On 03/15/2015 01:04 PM, Andrew Shadura wrote:
Hello,

On Sat, 14 Mar 2015 23:03:27 +0100
Mads Kiilerich <m...@kiilerich.com> wrote:

+Note that this method requires root privileges. When installing as
a regular +user, you can use::
+
+    pip install --user kallithea
+
+or (recommended) install Kallithea in a virtualenv (next section).
I think we should give a different advice.

In my opinion, pip should only be used inside a virtualenv. Running
it as root is wrong.

I don't know this --user option. How does it work ... if it does work?
It really does work, it installs packages into ~/.local, which is
useful if you just want to test things out, and if you do want to mix
your system packages with locally installed ones.

How does it work? Will the global installation of pip hook into Python startup and inject packages from .local in sys.path? How about executable scripts - where are they placed?

Either way, I understand that pip --user still will install the packages in a shared location.

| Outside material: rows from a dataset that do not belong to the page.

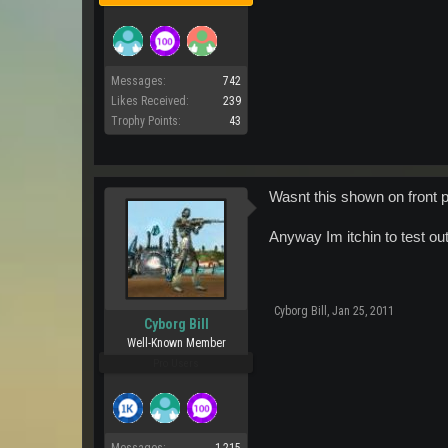
Messages:
742
Likes Received:
239
Trophy Points:
43
Wasnt this shown on front
Anyway Im itchin to test out
Cyborg Bill
,
Jan 25, 2011
Cyborg Bill
Well-Known Member
Pro Users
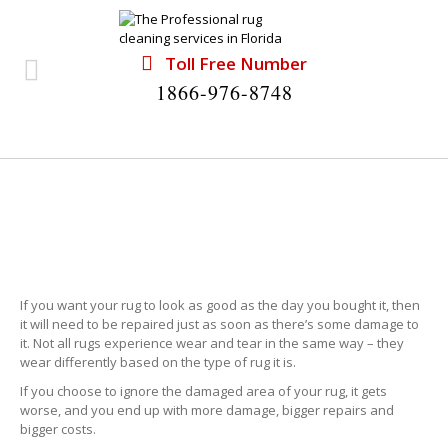
Toll Free Number
1866-976-8748
RUG REPAIR NORTH MIAMI
If you want your rug to look as good as the day you bought it, then
it will need to be repaired just as soon as there’s some damage to
it. Not all rugs experience wear and tear in the same way – they
wear differently based on the type of rug it is.
If you choose to ignore the damaged area of your rug, it gets
worse, and you end up with more damage, bigger repairs and
bigger costs.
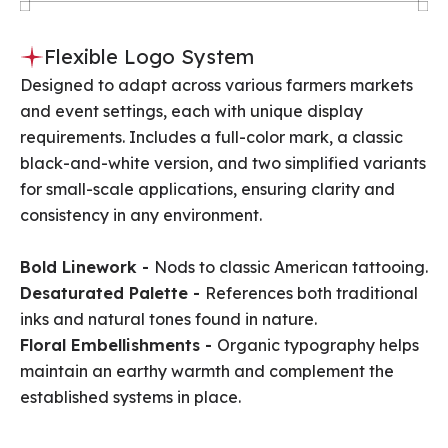
Flexible Logo System
Designed to adapt across various farmers markets
and event settings, each with unique display
requirements. Includes a full-color mark, a classic
black-and-white version, and two simplified variants
for small-scale applications, ensuring clarity and
consistency in any environment.
Bold Linework -
Nods to classic American tattooing.
Desaturated Palette -
References both traditional
inks and natural tones found in nature.
Floral Embellishments -
Organic typography helps
maintain an earthy warmth and complement the
established systems in place.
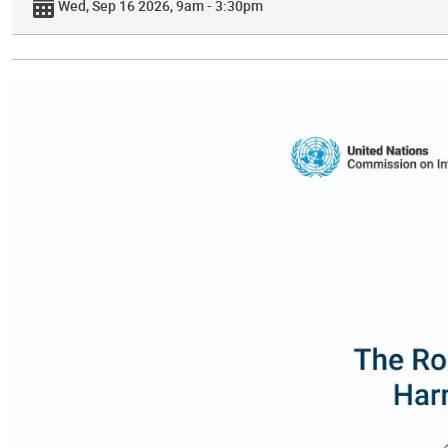
Wed, Sep 16 2026, 9am - 3:30pm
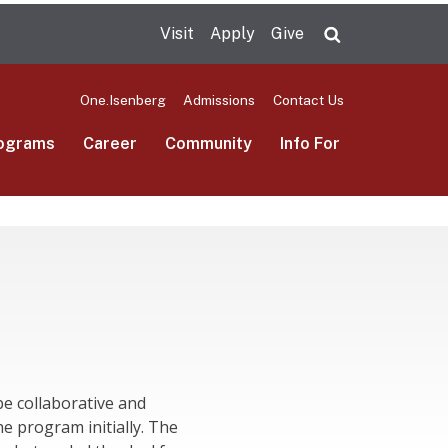
Visit
Apply
Give
Search UMas
One.Isenberg
Admissions
Contact Us
ograms
Career
Community
Info For
e collaborative and
e program initially. The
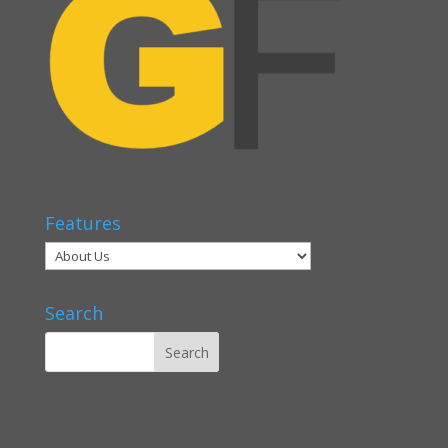
Features
Search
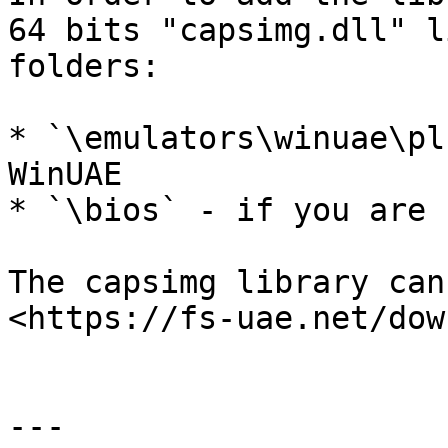
64 bits "capsimg.dll" l
folders:

* `\emulators\winuae\pl
WinUAE

* `\bios` - if you are 
The capsimg library can
<https://fs-uae.net/dow
---
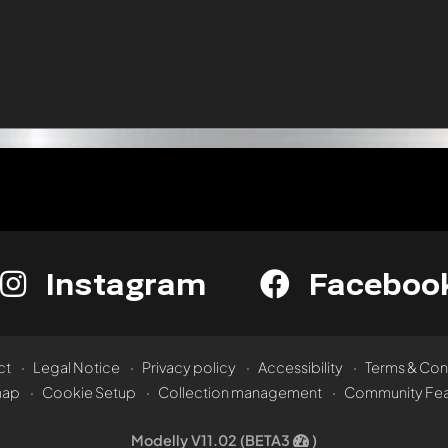
Instagram
Faceboo
ct
Legal Notice
Privacy policy
Accessibility
Terms & Con
map
Cookie Setup
Collection management
Community Fea
Modelly V11.02 (BETA3
)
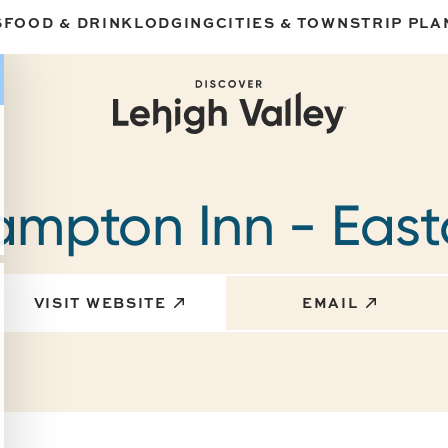
S
FOOD & DRINK
LODGING
CITIES & TOWNS
TRIP PLA
mpton Inn - Eas
VISIT WEBSITE
EMAIL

That will make it very hard to uninstall or "start over". I guess it also makes it impossible for the a user to have more than one Kallithea instance.

I think we need more clarification of pros and cons of the different options before we start recommending more options.

In my opinion, virtualenv is the only _real_ option. It makes pip simple and managable so we know exactly where the dependencies for this app is installed. Running pip without virtualenv (with or without --user) can easily create situations that are very hard to recover from.